(Hardware design source files)
━━━━━━
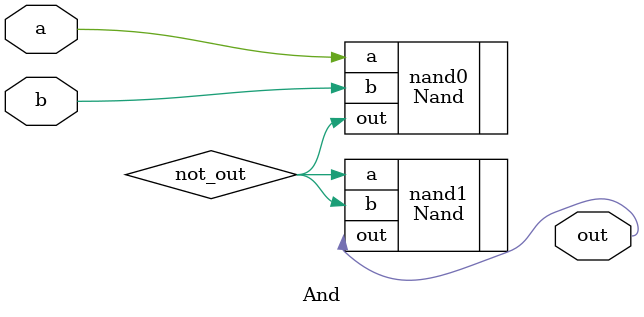
<source format=v>
module And (
  output wire out,
  input wire a,
  input wire b
);
  wire not_out;
  Nand nand0 (
    .out(not_out),
    .a(a),
    .b(b)
  );
  Nand nand1 (
    .out(out),
    .a(not_out),
    .b(not_out)
  );
endmodule

</source>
━━━━━━
## DIRECTIONS
Your answer should be all lines from the data that contain "wire".

## RESULT OF THIS TASK
  output wire out,
  input wire a,
  input wire b
  wire not_out;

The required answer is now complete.